After coming to grips with all of the above stages, my head cleared and I was starting to think of all the ways this game can be improved. I couldn’t stop thinking about all of the problems being noted and my mind whirled at their likely solutions.
Ah, this is starting to get fun! I was back from the funk of coping with the preceding stages to the exhilaration of being the game’s designer once again. It was great to be coming up with more cool ideas and mechanics. It was a joy to be solving design puzzles to improve the game in much the same ways as players should enjoy solving the game’s puzzles when they sit down to play it.
However, this is also a most dangerous time. I had to be careful not to overreact to any particular feedback. One must use great care and discernment, because a good game developer must make sure that every change made holds up and is truly necessary. The game is teetering now on greatness, but could also fall back into ruin; decisions here are critical.
It is important to remember that feedback is there to help you, not to dictate to you.
5. Acceptance – “Not everyone will like my game.”
It really is okay if someone doesn’t like my game. Not everyone will, and that is pretty much guaranteed. Obviously, I want to make the game as great as possible with a broad appeal, but there are going to be detractors; it’s impossible to create the one game that suits everyone.
Even in the elite gamer community of Boardgame Geek on the internet, the top-rated game there, Agricola, has over three pages of “1” ratings (the lowest, on a 10-scale) with one comment that reads, “I’d rather have a root canal than play this [game].”
With that thought in mind, it is much easier to go forward and make the best possible game and let the critics have the hind quarters. (Sometimes critics and hind quarters have much in common anyway.)
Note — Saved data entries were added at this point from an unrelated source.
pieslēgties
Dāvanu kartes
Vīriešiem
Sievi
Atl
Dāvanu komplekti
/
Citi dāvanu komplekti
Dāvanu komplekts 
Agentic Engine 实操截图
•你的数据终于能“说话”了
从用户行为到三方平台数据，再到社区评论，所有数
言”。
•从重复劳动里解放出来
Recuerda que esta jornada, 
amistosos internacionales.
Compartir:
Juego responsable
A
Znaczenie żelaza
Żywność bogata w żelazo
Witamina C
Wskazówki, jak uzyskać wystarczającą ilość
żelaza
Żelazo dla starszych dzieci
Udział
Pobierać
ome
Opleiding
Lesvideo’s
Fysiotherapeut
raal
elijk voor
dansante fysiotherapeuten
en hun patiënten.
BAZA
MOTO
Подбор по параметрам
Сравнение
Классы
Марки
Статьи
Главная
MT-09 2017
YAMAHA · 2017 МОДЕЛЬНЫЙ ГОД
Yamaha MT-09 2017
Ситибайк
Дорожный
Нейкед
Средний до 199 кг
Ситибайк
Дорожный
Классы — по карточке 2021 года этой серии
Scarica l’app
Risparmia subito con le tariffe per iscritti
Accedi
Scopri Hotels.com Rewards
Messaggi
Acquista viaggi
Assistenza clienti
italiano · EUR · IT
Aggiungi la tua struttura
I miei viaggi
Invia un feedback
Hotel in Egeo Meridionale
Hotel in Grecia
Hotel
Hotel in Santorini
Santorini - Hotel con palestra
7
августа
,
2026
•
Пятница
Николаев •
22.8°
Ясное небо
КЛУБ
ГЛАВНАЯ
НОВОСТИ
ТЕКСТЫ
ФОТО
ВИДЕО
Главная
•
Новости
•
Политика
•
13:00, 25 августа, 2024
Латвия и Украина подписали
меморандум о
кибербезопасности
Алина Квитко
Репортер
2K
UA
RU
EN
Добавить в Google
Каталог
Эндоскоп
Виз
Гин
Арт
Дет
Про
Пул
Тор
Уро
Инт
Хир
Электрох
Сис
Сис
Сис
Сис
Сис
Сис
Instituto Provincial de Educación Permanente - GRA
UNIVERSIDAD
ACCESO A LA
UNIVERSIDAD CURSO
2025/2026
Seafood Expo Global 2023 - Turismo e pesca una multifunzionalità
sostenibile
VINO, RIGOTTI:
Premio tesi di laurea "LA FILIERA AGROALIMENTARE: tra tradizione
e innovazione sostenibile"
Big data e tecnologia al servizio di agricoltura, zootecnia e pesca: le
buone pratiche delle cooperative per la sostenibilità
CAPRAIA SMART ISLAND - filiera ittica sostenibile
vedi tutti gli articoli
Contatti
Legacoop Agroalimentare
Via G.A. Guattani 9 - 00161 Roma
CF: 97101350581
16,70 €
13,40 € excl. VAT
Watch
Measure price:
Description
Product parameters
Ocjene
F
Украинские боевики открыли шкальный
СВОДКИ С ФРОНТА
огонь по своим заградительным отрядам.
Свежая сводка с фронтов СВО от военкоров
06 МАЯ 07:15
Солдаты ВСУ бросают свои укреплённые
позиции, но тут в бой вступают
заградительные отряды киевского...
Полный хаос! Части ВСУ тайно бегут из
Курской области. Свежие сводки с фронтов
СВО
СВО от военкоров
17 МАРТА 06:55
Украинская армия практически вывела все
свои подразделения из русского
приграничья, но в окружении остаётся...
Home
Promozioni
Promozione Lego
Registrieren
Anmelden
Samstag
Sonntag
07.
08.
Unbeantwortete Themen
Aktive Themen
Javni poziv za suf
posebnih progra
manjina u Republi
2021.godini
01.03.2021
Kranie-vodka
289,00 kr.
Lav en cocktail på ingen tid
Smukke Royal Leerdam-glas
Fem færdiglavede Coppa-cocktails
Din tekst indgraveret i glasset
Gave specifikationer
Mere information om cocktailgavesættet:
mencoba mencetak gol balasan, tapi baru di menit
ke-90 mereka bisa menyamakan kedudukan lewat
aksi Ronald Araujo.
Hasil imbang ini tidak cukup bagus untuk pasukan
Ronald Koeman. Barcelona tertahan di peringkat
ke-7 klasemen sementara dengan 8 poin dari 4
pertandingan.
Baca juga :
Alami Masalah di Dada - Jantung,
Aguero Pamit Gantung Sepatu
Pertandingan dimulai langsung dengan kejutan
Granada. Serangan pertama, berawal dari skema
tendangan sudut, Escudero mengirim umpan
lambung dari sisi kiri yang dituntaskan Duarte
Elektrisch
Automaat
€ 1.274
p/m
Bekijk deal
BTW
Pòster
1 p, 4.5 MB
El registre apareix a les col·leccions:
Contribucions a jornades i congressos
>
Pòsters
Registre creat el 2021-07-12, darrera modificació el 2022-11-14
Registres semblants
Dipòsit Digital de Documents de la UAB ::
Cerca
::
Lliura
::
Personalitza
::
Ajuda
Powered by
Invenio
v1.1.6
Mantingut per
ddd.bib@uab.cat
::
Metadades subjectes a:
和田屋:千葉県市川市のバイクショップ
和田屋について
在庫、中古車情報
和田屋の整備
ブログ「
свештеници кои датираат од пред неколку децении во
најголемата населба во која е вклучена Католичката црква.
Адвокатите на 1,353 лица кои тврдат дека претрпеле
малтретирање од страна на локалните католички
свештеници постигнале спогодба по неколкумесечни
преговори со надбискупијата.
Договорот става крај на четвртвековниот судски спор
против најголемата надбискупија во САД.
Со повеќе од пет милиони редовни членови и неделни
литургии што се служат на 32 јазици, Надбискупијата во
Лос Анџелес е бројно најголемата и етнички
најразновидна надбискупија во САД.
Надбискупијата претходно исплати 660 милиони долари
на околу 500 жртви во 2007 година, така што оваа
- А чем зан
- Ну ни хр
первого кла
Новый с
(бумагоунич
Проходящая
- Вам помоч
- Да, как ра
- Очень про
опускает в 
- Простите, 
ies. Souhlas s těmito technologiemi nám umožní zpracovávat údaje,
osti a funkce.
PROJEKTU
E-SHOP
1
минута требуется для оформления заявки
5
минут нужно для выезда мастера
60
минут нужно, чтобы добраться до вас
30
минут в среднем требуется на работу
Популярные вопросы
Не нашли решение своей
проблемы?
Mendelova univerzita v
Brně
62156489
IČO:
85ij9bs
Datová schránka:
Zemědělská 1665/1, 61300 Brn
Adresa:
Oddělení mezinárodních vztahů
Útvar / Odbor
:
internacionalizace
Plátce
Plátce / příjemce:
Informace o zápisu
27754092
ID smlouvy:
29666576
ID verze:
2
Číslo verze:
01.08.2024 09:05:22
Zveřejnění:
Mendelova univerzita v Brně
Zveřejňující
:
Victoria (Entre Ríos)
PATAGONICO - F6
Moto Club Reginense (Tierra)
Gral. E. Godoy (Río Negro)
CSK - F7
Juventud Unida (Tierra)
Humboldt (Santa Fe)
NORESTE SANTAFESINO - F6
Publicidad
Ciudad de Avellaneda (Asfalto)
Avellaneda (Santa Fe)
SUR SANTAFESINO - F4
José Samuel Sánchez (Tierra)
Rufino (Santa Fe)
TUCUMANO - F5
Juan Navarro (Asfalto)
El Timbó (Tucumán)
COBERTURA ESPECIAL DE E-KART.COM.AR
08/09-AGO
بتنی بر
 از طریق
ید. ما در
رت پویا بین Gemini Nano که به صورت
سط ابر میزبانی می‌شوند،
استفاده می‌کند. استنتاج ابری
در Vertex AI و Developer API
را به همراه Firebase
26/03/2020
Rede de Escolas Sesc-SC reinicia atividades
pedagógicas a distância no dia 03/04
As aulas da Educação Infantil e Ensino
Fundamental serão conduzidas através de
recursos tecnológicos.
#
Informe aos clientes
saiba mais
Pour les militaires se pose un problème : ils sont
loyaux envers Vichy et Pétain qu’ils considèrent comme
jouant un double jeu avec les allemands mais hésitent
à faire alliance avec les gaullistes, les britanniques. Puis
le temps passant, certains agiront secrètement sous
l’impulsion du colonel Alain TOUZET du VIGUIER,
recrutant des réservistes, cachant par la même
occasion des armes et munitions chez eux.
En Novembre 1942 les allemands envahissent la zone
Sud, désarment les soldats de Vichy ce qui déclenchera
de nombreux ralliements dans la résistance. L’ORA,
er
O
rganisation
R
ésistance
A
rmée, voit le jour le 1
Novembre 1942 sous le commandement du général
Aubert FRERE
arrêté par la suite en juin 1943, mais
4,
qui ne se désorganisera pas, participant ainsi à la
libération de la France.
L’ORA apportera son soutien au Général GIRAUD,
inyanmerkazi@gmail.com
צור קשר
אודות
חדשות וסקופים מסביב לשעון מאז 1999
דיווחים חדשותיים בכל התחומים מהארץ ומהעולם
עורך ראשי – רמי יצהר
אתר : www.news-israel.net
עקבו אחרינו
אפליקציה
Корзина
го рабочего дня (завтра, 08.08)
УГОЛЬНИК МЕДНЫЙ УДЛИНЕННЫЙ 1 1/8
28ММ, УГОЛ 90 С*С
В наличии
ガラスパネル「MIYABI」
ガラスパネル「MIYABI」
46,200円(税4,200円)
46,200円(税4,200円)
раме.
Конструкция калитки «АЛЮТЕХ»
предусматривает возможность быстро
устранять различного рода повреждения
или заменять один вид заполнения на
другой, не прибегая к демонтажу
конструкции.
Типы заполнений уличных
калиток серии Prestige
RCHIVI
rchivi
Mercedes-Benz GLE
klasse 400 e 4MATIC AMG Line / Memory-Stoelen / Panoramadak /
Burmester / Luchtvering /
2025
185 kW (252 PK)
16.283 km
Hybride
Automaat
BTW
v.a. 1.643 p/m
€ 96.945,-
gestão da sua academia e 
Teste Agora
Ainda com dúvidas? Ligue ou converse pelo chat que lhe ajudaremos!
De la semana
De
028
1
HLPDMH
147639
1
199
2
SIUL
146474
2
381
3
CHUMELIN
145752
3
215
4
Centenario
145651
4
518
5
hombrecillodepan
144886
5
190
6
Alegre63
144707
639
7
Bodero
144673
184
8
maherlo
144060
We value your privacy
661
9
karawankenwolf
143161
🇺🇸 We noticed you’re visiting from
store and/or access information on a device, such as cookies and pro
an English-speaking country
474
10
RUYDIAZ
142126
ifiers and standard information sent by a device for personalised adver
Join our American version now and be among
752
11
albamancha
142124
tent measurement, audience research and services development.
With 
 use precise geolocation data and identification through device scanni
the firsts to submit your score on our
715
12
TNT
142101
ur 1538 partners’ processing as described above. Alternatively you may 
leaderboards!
If you like the kind of game you’re making, and you make it well, then plenty of others should like it too.
6. Challenge – “I don’t have to change everything.”
To a game’s developer, the playtesting process becomes one giant puzzle that (hopefully) only needs the final pieces to be put together for completion. The edge pieces are all there and the picture parts are all in – that is what makes a playable game prototype in the first place. If the game is pretty solid to start with, then all that is needed to finish up are the sky and trees of the puzzle. So, I try to stay focused and realize that I don’t have to take the whole puzzle apart to complete it. I just need to fit those final pieces into this game development puzzle and it will be completed.
With that in mind, I assemble all my notes and put together a new iteration of the game; one that addresses what I believe are the important issues raised in as clever and comprehensive way as possible, yet retains the game’s identity. It will still be the Circus Train that I have created; it won’t be a whole new game, just an improved one that has replaced and upgraded the weaker parts.
In the end, I must remember that I know as much as any other tester as to what is working and what isn’t, and it’s up to me to make the final judgment about the rough spots that the playtesters have pointed out and make my own decisions concerning what needs to be done with them.
The playtesters are the authors of ideas now, and the developer is their editor. This stage is about cooperative composition, but the editor makes the final arrangements.
7. Reiteration – “I will have to fix and re-test my game over and over again until I get it right.”
Not every change I make is going to fix the problem the first time… or the second (or maybe not even the third or fourth). I’m in this stage with Circus Train right now. Some problems suggest their own solutions, while some solutions present their own problems! When does it end? When it’s ready, obviously; when the problems seem as sorted out and tamped down as they can be.
Games are never finished, only published. You can’t make a game perfect, and so have to settle for “the best you can make them” and be satisfied with that.
I want to thank all the Circus Train testers who have given such fantastic feedback so far. I hope we’ll put together a product that you can be proud to have been a part of when it’s all done. And with that, I’ll go check my emails to find out, “Oh no! Someone else hates my game now?”